Die wirtschaftliche Stabilität Ägyptens steht plötzlich wieder ganz oben im westlichen Interesse. So entschloß sich der amerikanische Kongreß auf Vorschlag Bushs zur Streichung der ägyptischen Militärschulden. Auch Saudi-Arabien und die anderen Golfstaaten erließen Ägypten die Rückzahlungen. Sie befürchten, daß die ägyptische Bevölkerung mit Saddam Hussein womöglich sympathisieren könnte. Dieser plädiert für eine Abschaffung der überkommenen Golfmonarchien und eine Umverteilung der Petrodollars in der arabischen Welt — sicherlich keine unpopuläre Forderung bei den verarmten Menschen in den bevölkerungsreichen arabischen Ländern.

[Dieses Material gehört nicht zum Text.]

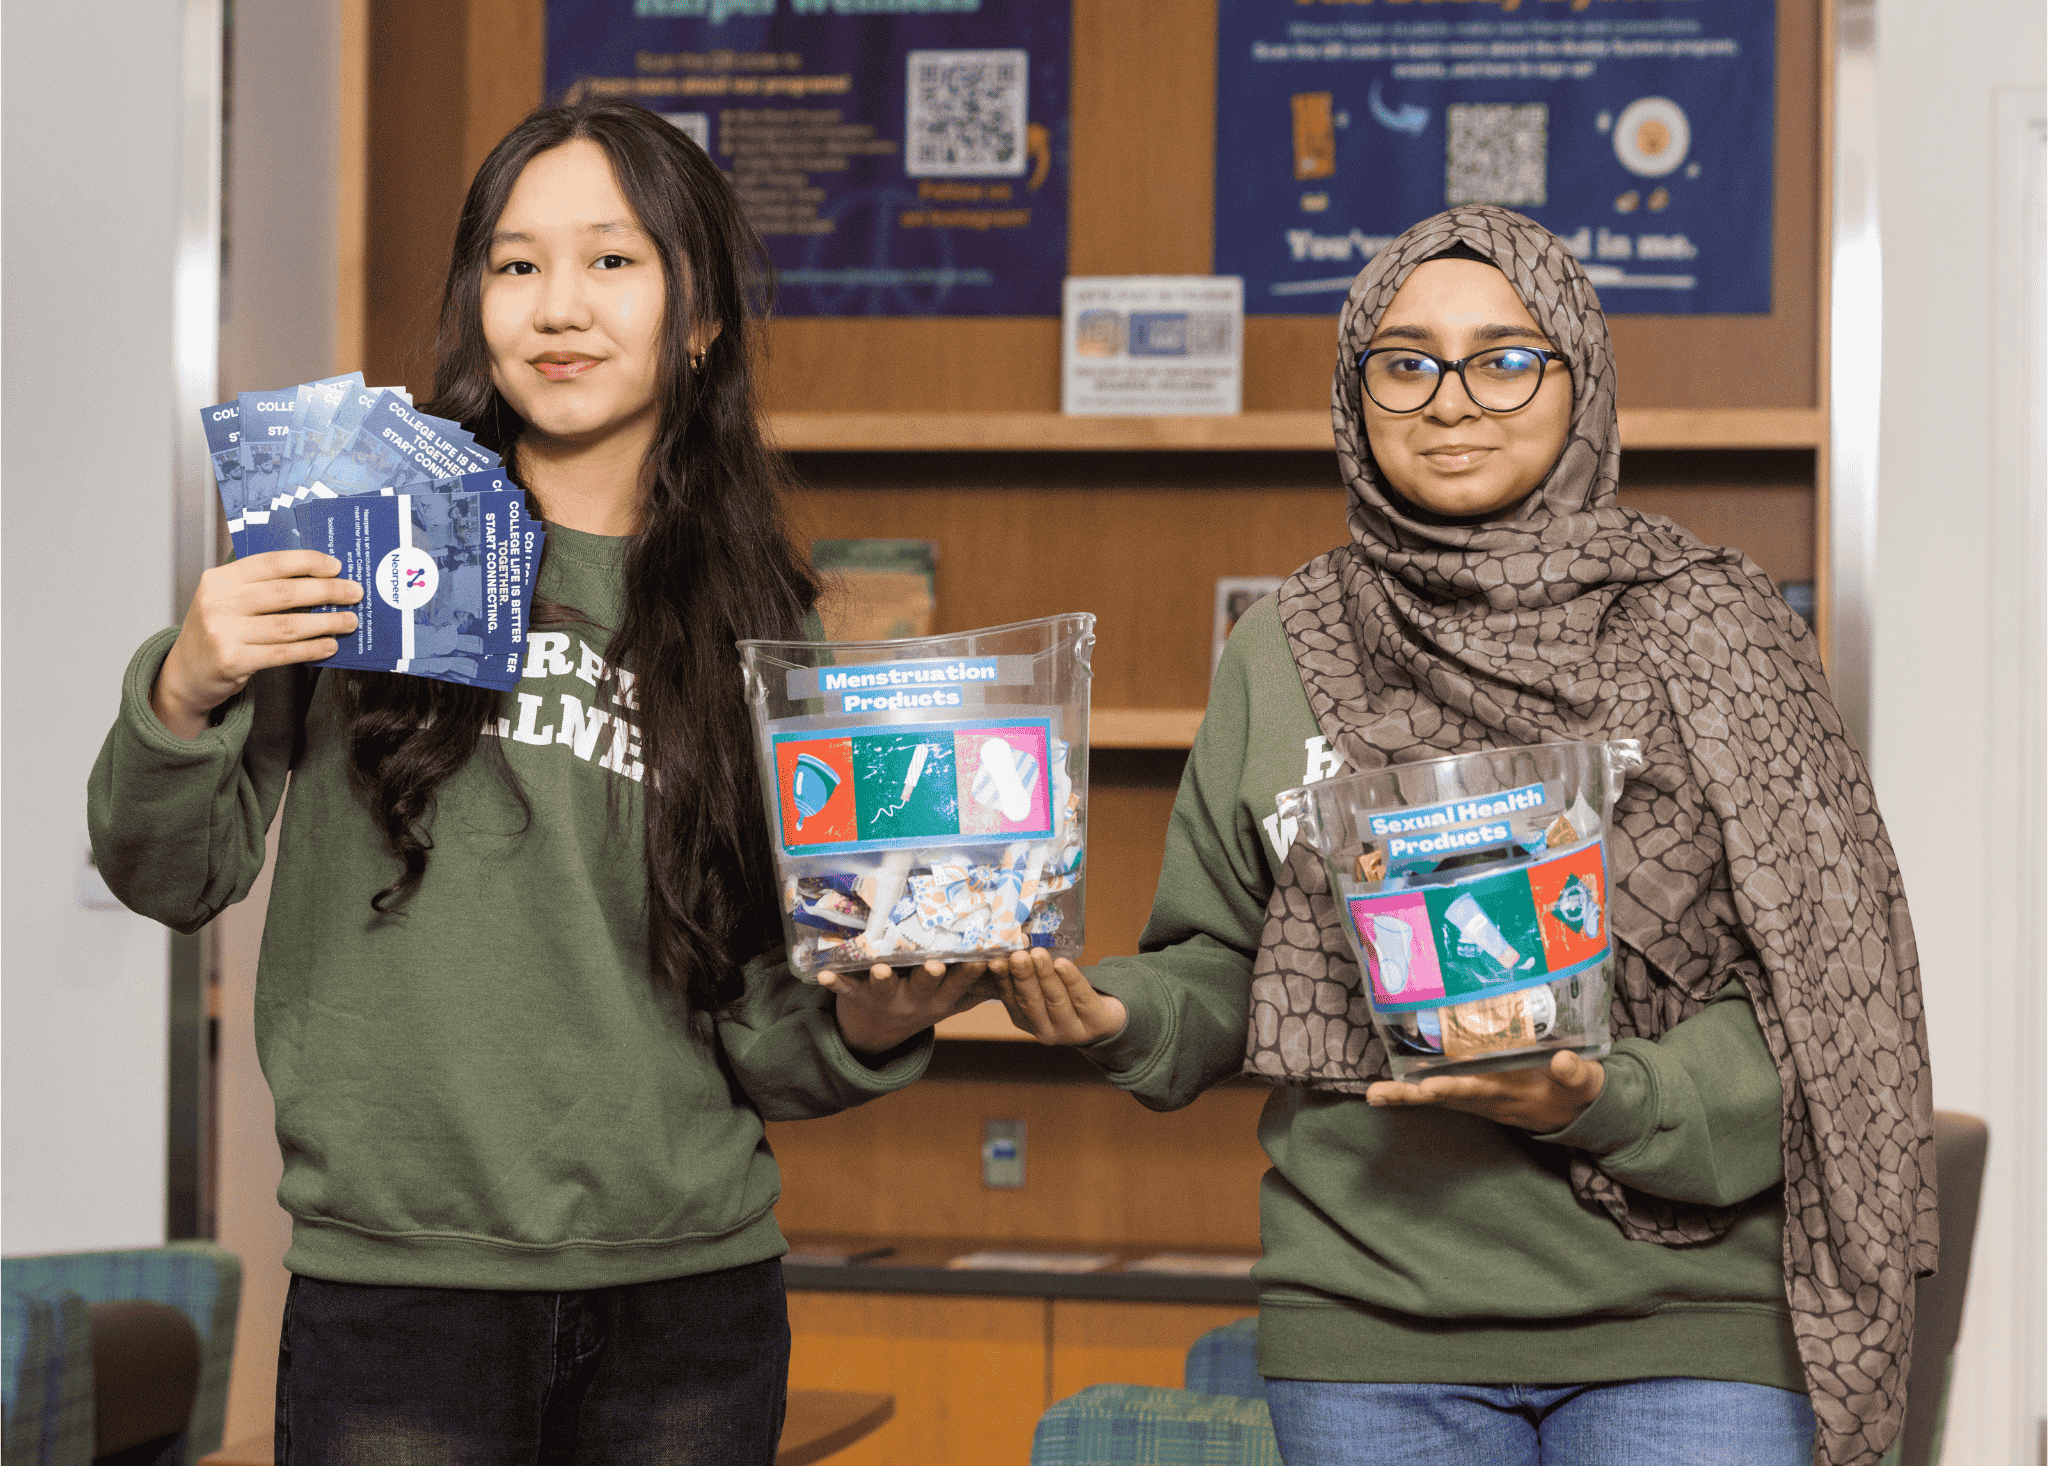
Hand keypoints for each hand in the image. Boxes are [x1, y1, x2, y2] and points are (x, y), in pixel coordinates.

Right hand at [153, 552, 362, 738]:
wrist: (185, 673)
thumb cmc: (217, 631)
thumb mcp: (227, 599)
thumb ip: (261, 586)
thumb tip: (318, 577)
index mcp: (219, 579)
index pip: (270, 562)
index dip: (307, 562)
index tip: (335, 566)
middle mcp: (218, 603)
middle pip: (285, 593)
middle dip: (327, 591)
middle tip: (353, 593)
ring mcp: (223, 633)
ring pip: (288, 625)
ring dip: (326, 623)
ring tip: (349, 621)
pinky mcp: (233, 661)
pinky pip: (283, 653)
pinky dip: (312, 649)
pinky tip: (329, 645)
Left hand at [820, 959, 992, 1056]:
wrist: (872, 1038)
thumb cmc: (915, 1006)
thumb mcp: (946, 1003)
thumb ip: (971, 984)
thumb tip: (1009, 956)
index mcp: (938, 1000)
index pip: (960, 984)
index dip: (972, 971)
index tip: (985, 957)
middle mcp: (913, 1000)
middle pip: (925, 985)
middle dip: (931, 974)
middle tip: (936, 964)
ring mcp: (885, 999)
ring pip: (885, 987)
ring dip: (883, 978)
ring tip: (881, 968)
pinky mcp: (857, 996)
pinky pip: (845, 988)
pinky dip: (835, 981)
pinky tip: (824, 973)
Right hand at [987, 948, 1127, 1045]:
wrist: (1106, 1015)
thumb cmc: (1067, 994)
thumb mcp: (1042, 986)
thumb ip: (1025, 972)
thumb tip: (1004, 945)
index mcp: (1026, 1022)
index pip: (1011, 999)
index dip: (1003, 980)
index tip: (995, 961)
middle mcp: (1045, 1032)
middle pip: (1031, 1001)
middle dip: (1024, 977)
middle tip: (1017, 957)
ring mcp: (1071, 1032)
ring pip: (1055, 1000)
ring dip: (1046, 976)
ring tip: (1038, 954)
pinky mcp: (1096, 1024)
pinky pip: (1082, 998)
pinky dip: (1072, 979)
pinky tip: (1063, 964)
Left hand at [1364, 1049, 1604, 1131]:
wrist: (1575, 1111)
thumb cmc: (1577, 1091)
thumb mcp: (1585, 1083)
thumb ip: (1576, 1073)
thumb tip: (1564, 1061)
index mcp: (1512, 1092)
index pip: (1478, 1089)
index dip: (1454, 1089)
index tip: (1430, 1087)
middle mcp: (1487, 1097)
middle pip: (1444, 1097)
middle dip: (1411, 1096)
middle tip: (1378, 1094)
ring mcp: (1479, 1096)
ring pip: (1436, 1096)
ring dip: (1404, 1095)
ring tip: (1372, 1094)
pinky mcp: (1475, 1090)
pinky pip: (1441, 1090)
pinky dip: (1414, 1089)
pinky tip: (1388, 1087)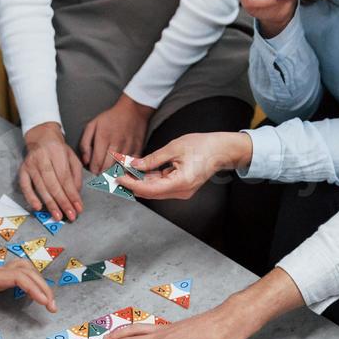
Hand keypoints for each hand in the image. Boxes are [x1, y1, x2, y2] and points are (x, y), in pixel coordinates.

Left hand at [0, 241, 56, 311]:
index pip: (19, 278)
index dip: (34, 288)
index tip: (45, 301)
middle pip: (29, 274)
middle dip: (44, 289)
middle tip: (53, 308)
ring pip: (27, 273)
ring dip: (40, 285)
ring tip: (48, 301)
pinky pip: (20, 274)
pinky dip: (32, 281)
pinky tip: (33, 290)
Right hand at [19, 122, 83, 222]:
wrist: (41, 137)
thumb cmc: (58, 150)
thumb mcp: (72, 158)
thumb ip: (75, 176)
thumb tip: (75, 195)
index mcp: (57, 152)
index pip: (65, 178)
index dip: (72, 194)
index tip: (78, 208)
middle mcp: (42, 158)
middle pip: (53, 184)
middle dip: (63, 202)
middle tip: (70, 216)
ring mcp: (31, 164)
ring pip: (41, 187)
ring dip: (50, 204)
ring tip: (58, 216)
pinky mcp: (22, 170)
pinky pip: (25, 186)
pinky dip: (30, 197)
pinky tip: (38, 207)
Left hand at [79, 94, 153, 175]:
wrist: (134, 110)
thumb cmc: (111, 118)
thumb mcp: (93, 125)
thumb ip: (85, 143)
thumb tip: (85, 161)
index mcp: (103, 137)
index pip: (96, 163)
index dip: (93, 171)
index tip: (92, 172)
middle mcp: (116, 144)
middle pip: (107, 169)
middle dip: (101, 175)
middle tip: (99, 175)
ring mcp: (128, 148)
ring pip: (118, 170)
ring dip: (112, 175)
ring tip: (108, 175)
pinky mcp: (138, 150)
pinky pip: (131, 167)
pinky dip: (125, 172)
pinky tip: (121, 172)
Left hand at [119, 133, 252, 201]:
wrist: (220, 150)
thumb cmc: (203, 146)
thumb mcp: (174, 148)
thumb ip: (152, 159)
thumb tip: (135, 165)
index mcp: (181, 182)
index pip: (150, 189)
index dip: (132, 184)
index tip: (119, 178)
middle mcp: (181, 191)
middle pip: (151, 192)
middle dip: (133, 184)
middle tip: (117, 175)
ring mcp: (182, 191)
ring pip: (155, 190)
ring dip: (140, 182)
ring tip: (126, 171)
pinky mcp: (181, 188)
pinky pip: (162, 186)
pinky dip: (150, 180)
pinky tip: (139, 172)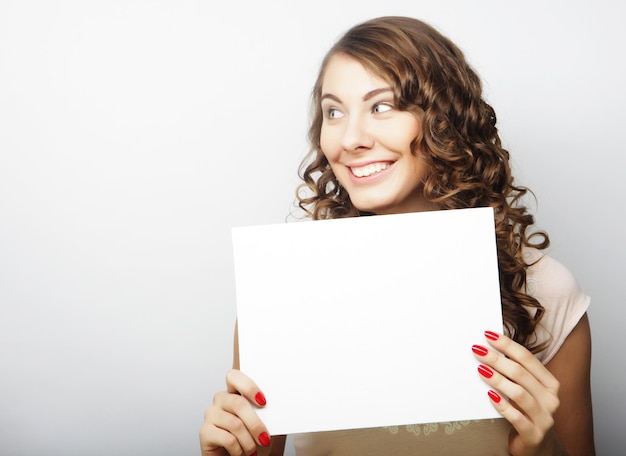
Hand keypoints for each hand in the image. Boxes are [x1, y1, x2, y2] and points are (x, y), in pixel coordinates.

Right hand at [199, 369, 270, 455]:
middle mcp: (221, 400)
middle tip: (265, 438)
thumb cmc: (254, 439)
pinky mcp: (205, 432)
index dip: (248, 386)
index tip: (263, 402)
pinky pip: (227, 438)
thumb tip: (279, 405)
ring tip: (253, 449)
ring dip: (249, 441)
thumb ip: (268, 411)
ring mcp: (211, 414)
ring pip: (235, 424)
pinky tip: (240, 452)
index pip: (234, 376)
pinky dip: (239, 449)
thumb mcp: (266, 423)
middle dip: (255, 424)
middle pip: (238, 403)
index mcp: (235, 392)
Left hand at [472, 331, 565, 455]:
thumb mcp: (526, 390)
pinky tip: (490, 396)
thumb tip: (490, 348)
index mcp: (550, 383)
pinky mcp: (534, 435)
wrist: (537, 446)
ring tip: (481, 369)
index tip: (488, 335)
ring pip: (519, 394)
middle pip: (521, 374)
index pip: (528, 359)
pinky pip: (517, 418)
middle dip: (497, 359)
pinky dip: (503, 405)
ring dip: (498, 379)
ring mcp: (544, 418)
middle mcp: (551, 399)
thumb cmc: (526, 412)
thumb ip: (516, 373)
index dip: (507, 345)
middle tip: (477, 350)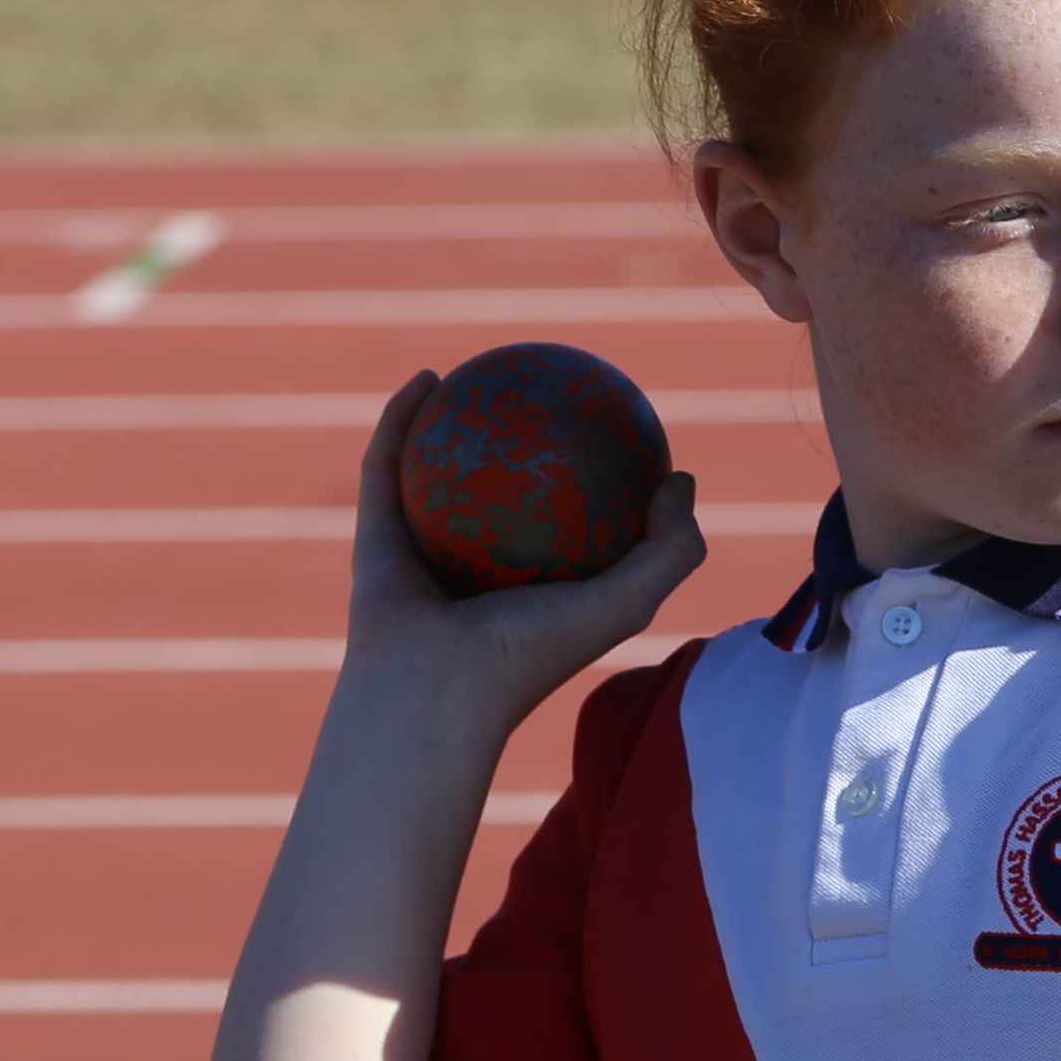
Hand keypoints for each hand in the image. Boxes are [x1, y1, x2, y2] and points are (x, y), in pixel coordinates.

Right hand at [337, 372, 709, 745]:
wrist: (433, 692)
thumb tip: (683, 480)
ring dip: (452, 420)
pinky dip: (401, 419)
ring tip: (481, 368)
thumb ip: (670, 549)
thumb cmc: (531, 654)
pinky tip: (429, 375)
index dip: (595, 473)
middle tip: (547, 386)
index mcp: (535, 589)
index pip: (572, 522)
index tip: (617, 423)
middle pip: (503, 491)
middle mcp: (479, 569)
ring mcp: (424, 552)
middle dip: (521, 439)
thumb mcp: (626, 603)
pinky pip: (387, 465)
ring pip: (436, 472)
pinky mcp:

Saudi-Arabien versprach gar zusätzliche 500 Millionen Dollar zur Entwicklung von Industrieprojekten. Auch die EG läßt sich nicht lumpen und kündete ein Soforthilfeprogramm zwischen 500 Millionen und einer Milliarde Dollar an. Die ägyptische Auslandsverschuldung reduzierte sich innerhalb weniger Wochen um ein Drittel. So einfach kann es gehen.

Ob sich der eindeutige ägyptische Standpunkt in der Golfkrise allerdings letztendlich auszahlt, ist noch unklar. Offen bleibt, ob die Verluste tatsächlich ausgeglichen werden können. Doch neben der Frage von Handelsbilanzen und Schuldenrechnungen ist auch noch ein anderes Problem mit dem eindeutigen Standpunkt verbunden. Immerhin ist Ägypten auch eines von drei arabischen Ländern, die ihre Soldaten am Golf stationiert haben — in einer Pufferzone zwischen den irakischen und den amerikanischen Truppen. Wird die Krise zum Krieg, dann wären die ägyptischen Soldaten die ersten Opfer dieses Krieges. Und nicht nur die amerikanische Bevölkerung reagiert sensibel, wenn ihre Landsleute am Golf sterben. Die ägyptische Stabilität ist relativ, und Schuldenerlasse können nicht alles kaufen.